Deadspawn by Brian Lumley

‘It was just an assumption,’ Harry told her, quickly. ‘I meant no offence, and I’m not eager to bring back hurtful memories. But it’s hard to see how I can track this bloke down if no one is able to tell me about him.’

Oh, I’d like to see him get his, Harry, she answered. And I’ll help you any way I can. I just hope I can remember enough, that’s all.

‘You won’t know until you try.’

Where do you want me to start?

‘First show me how you were, or how you thought you were,’ he said. For he knew well enough that the dead retain pictures of themselves as they were in life, and he wanted to try and draw some sort of comparison with Penny Sanderson. In short, he wondered if his necromancer quarry followed a pattern.

From her mind he immediately got back a picture of a tall, dark-eyed, leggy brunette in a mini-skirt, with slightly loose breasts unsupported under a blue silk blouse, and a shapely backside. But there was nothing of character in the picture, her picture, nothing to suggest quality of mind or personality; it was all sensual or outright sexual. Which didn’t fit with his first impressions.

So? How was I?

‘Very attractive,’ he told her. ‘But I think you’re selling yourself short.’

Often, she agreed, but without her customary laugh. Then she sighed, and that was something Harry was used to in the dead. It was the realization of a time and a thing done and finished with, which could never return. But she brightened up at once. And here am I actually talking to a man, and for once not wondering what he’s got in his pants. In the front, and in the back-pocket.

‘Was it always like that, for money?’

And sometimes for fun. I’ve told you, I was nympho. Do you want to get on now?

Harry was embarrassed. She’d given him a stock answer, had obviously heard that question before, often. ‘Was I prying?’

It’s OK, she answered. All men wonder about it, about what goes on in a pro’s mind. But suddenly her deadspeak was very cold. All men except that one, anyway. He doesn’t have to wonder, for he can always find out for himself, afterwards, when they’re dead.

And with that the Necroscope was sure she’d give him all she could. ‘Tell me about it,’ he said.

And she did . . .

It was a Friday night and I went to the dance.
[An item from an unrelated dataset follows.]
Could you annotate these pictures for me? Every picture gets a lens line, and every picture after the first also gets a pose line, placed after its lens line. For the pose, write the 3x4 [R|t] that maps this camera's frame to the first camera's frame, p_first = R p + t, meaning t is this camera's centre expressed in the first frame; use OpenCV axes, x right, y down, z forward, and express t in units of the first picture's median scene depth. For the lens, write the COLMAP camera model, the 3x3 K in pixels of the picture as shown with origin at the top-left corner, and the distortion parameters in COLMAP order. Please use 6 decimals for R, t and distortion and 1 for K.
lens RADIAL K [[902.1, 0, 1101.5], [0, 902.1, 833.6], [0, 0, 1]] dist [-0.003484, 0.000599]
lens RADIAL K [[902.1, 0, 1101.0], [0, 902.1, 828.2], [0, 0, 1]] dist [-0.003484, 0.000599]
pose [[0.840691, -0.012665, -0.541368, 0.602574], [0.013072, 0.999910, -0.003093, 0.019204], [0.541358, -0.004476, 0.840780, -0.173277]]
Being freelance, my time was my own. I didn’t need a pimp touting for me, taking my money and bringing his friends round for freebies. But the dance was in town and I lived quite a few miles out. After the midnight hour taxis are expensive; Cinders needed her coach home.
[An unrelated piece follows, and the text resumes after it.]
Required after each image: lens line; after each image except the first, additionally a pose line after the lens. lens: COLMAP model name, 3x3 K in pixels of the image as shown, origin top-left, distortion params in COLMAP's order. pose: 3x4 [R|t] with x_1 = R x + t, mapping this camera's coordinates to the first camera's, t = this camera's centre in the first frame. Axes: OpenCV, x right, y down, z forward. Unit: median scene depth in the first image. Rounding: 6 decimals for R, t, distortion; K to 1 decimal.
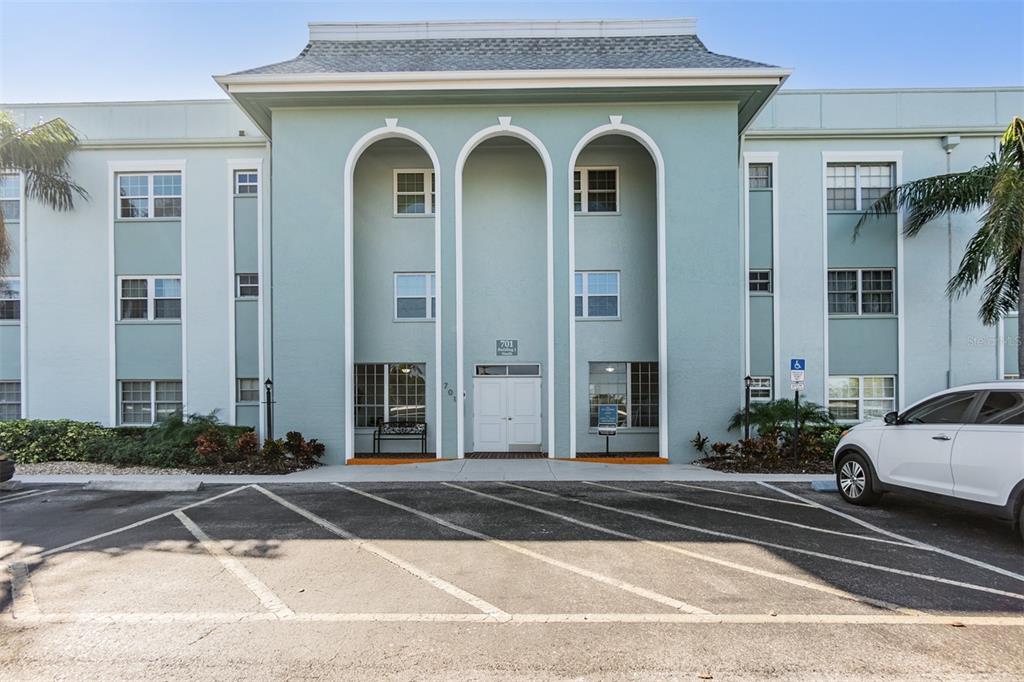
lens RADIAL K [[562.3, 0, 506.3], [0, 562.3, 406.5], [0, 0, 1]] dist [-0.002906, 0.000287]
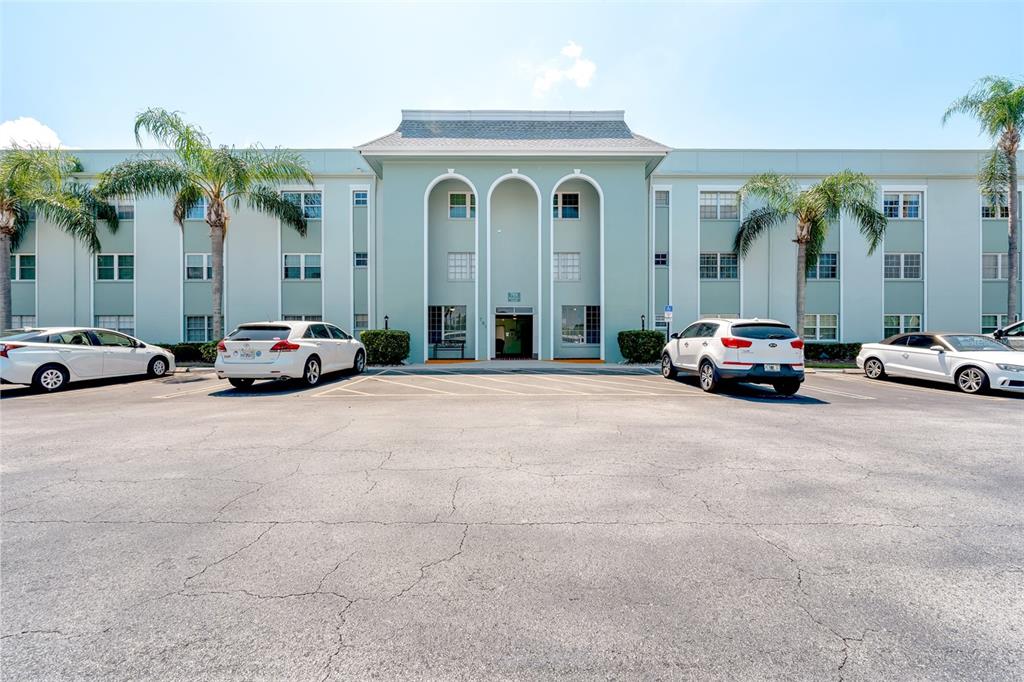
lens RADIAL K [[463.7, 0, 504.0], [0, 463.7, 341.9], [0, 0, 1]] dist [0.001925, 0.000896]
pose [[0.999949, 0.004638, 0.008942, -0.043209], [-0.004699, 0.999965, 0.006872, 0.022592], [-0.008910, -0.006914, 0.999936, -0.421507]]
That was OK; there are always a handful of likely lads who’ll buzz a girl home on the chance of a grope. And if I liked the guy and if he wasn’t too pushy, maybe he could get more than a grope. A ride for a ride, as the saying goes.

On this occasion I picked the wrong one: no, not our man, but an armful all the same. Once I was in the car his polite, concerned attitude went right out the window. He didn’t know what I was, thought I was just a straight kid but easy meat. He could hardly drive for drooling and wanted to stop in every layby and back alley. I was wearing expensive clothes and didn’t want them ripped up. And anyway I didn’t like him.

He said he knew a place just off the motorway, and before I could tell him I didn’t need it he took the fly-on for Edinburgh. In a layby under some trees he made his move, and got my knee in his soft bits for his trouble! When he could drive again he did, but left me stranded there.

There was a service station a quarter-mile up the motorway. I went there and had a coffee. I wasn’t shaken up or anything, just dehydrated. Too many gin-and-its at the Palace.

But sitting there in this little booth I was joined by a driver. That was how I saw him: a driver. A long-distance man shaking off his weariness with a mug of coffee.